Ela continuava a deslizar os dedos pelo seu tronco e a rir baixinho. Sabia o poder que detinha ao deixar-se acorrentar. Durante meses tinha-se alimentado assim, dessa relação estranha e intensa, de ser um animal de estimação. Mas tinha alma e consciência, faltava-lhe uma característica fidelidade canina. Era mais gata. E o seu ser tinha entrado no cio.

Não lhe aborrecia a coleira nem estava farta da trela. Simplesmente o que amanhecia nela era uma vontade enorme de sentir saudades dele. De estar só, ficticiamente abandonada. De fechar os olhos e ter dificuldades de recordar o seu perfil nítido, de se escoar na sombra do tempo o mantra aflito no ouvido dela. Antecipava o desespero que se avizinharia nesse momento. Precisava dele. Precisava de estar longe dele. De se encontrar, no meio de uma multidão, acompanhada por nada mais que aquela sensação doce, de saber que há alguém, algures, que nos ama. Como expressar isto sem que, do outro lado, soasse a rejeição? Experimentava então, esse tom infantil.

“Em cima do piano...” e deixou cair a melodia enquanto abria os seus grandes olhos para ele. Haveria de voltar ronronante.
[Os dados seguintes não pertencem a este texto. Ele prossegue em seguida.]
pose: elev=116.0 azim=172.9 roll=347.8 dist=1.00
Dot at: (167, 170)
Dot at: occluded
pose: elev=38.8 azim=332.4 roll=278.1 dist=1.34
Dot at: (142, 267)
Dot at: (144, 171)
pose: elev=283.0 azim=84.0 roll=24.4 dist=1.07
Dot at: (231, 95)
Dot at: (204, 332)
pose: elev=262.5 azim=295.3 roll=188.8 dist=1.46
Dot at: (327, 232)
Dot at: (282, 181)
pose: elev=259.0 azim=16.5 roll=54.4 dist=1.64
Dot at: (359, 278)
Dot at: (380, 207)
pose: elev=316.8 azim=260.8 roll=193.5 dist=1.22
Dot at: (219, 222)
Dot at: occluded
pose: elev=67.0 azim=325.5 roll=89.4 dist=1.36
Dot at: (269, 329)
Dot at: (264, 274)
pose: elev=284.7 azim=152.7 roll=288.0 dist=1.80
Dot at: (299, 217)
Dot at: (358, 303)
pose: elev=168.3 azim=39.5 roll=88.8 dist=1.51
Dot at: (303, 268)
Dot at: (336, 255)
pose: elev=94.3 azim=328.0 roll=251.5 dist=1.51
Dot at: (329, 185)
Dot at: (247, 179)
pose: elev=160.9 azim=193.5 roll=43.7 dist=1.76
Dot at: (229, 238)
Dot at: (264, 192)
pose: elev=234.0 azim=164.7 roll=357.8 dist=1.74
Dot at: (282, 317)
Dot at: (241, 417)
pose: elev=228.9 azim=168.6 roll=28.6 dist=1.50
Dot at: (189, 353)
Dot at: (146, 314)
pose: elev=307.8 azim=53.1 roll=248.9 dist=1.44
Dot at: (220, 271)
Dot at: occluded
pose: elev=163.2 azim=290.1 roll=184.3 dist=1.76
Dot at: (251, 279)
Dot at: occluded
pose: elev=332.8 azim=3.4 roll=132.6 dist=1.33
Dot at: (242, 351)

sábado, 1 de março de 2008

Ele perguntou o que ela queria dizer, e ela permaneceu silenciosa, a sorrir e a brincar com a sua trela. Ele insistiu, fez-lhe festinhas nas orelhas, exactamente como ela gostava, fez-lhe renovadas juras de amor e de obediência, mas ela nada respondeu e deixou-se adormecer tranquila nos seus braços, como sempre, como se nada tivesse alterado a rotina que partilhavam.
Na manhã seguinte, quando ela acordou apercebeu-se que ele estava acordado a olhá-la, e antes que ele pudesse dizer alguma coisa, começou a cantar muito devagarinho, enquanto percorria o tronco dele com as pontas dos dedos:
"Em cima do piano,
Está um copo com veneno,
Quem bebeu...
Morreu..."
E desatou a rir com uma alegria infantil que ele não lhe conhecia.